- Genre: Comedy
- Written by: Tomáš Baldýnský, Petra Soukupová, Evžen Gogela, Tomáš Pártl, Monika Wildová, Jiří Vaněk, Tomáš Holeček, Tomáš Syrovátka, Lucie Bokšteflová, Richard Malatinský, Zdeněk Dušek
- Directed by: Ivo Macharáček, Ján Novák
- Starring: Sandra Pogodová, Leoš Noha, Martina Kavanová, Kristýna Belzová
- Country of origin: Czech Republic
- Original language: Czech
- No. of seasons: 4
- No. of episodes: 58

Production
- Running time: 26 minutes

Original release
- Network: TV Nova
- Release: 22 March 2012 – December 29, 2018

= Helena (TV series) =

Helena is a Czech television sitcom broadcast since March 22, 2012 on TV Nova. The series depicts the family life of the large Musil family headed by Helena, played by Sandra Pogodová. The creators of Helena found inspiration in the American TV sitcom Roseanne.

TV Nova reported in 2014 that a fourth series was in the works. But later it was announced in the Volejte Novu program that the next season is not being prepared. However the fourth season was eventually broadcast in September 2018.

== About the series ==
Helena follows Helena Musilová (Sandra Pogodová), a determined woman who has put aside her personal ambitions for the sake of her family and faces the everyday joys and difficulties of family life with humour and optimism. The Musils are portrayed as an average working-class family with an above-average number of children. Helena has to cope with a range of financial and relationship problems while at the same time going to work and taking care of her household. According to the creators, the series combines elements of a traditional sitcom with family drama and is sometimes described as a "sitcom-non-sitcom". Producer Evžen Gogela has emphasised that the story focuses on Helena’s ability to approach problems with distance and perspective.

At the beginning of the second season, the narrative places greater emphasis on Helena's sister Klára (portrayed first by Martha Issová and later by Petra Hřebíčková), who undergoes a major turning point in her life. After losing her job, Klára unexpectedly decides to join the police and eventually becomes a police constable. As a supportive sister, she helps Helena during personal crises and often steps in to assist with the household and the care of the children.

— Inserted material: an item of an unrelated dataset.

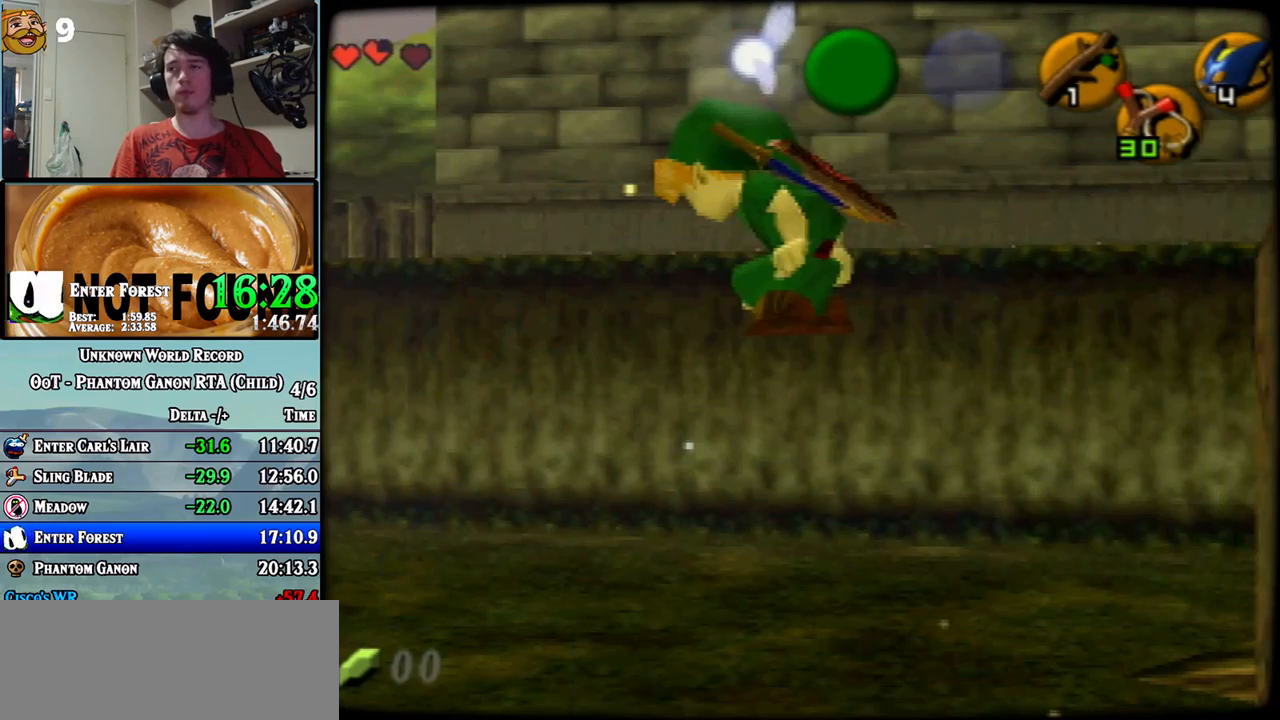
{"buttons": [], "left_stick": "down", "events": [[400, "left_stick", "down"]]}
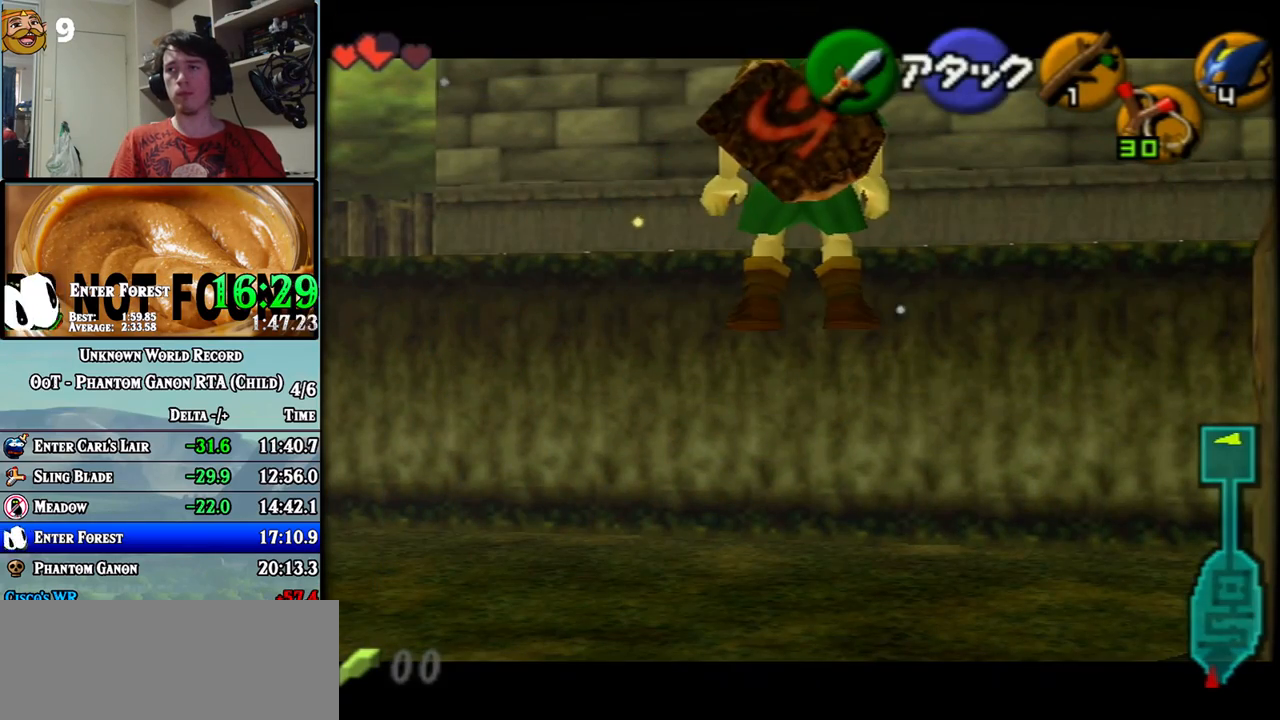
{"buttons": [], "left_stick": "right", "events": [[50, "left_stick", "center"], [250, "left_stick", "right"]]}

The third season takes place several years later and depicts the family in a more difficult life situation. The Musils face financial problems, the loss of employment and the departure of their daughter Lucie (Martina Kavanová) from home. Despite these challenges, the family continues to address its problems with humour and mutual support.

== Cast and characters ==
- Sandra Pogodová as Helena Musilová
- Leoš Noha as Dan Musil
- Martina Kavanová as Lucie Musilová
- Kristýna Belzová as Tereza Musilová (Season 1-3)
  - Kamila Mottlová as Tereza Musilová (Season 4)
- Jan Maršál as Marek Musil
- Martha Issová as Klára Brázdová (season 1)
  - Petra Hřebíčková as Klára Brázdová (season 2-4)

== Production ==
It is based on sitcom Roseanne. Ivo Macharáček known for films Panic je nanic or Tajemství staré bambitky and Ján Novák directed the series. TV Nova was confident the series will be as successful as its other sitcoms Comeback and Hospoda. Four seasons were filmed in Hostivař ateliers. Pregnancy off Martha Issová was the largest problem for the production and it required her recasting by Petra Hřebíčková in season 2.

=== Theme ===
The opening theme song of the series Helena, which is broadcast every few minutes of the series, begins with samples from individual episodes of the series. After the demos, the individual actors are introduced, where an imaginary line always pops up in the corner with the character's name suspended by pegs on it and the actor's name below it. After the introduction of the individual actors, samples from the episodes start again. The end of the jingle is followed by the arrival of a string with the series title "Helena", then a bird flies in and sits on the string, blasting one of the pegs holding the letter "a". After the jingle, the episode starts, where the title of the episode is displayed. Only the main characters are introduced in the opening theme song.

=== Rating ===
The series premiered on March 22, 2012 on Nova TV. The premiere episode called Perný den attracted 1.211 million viewers over the age of 15, which meant a share of 34.66%. In the younger 15-54 group, the show's share reached 38.76%.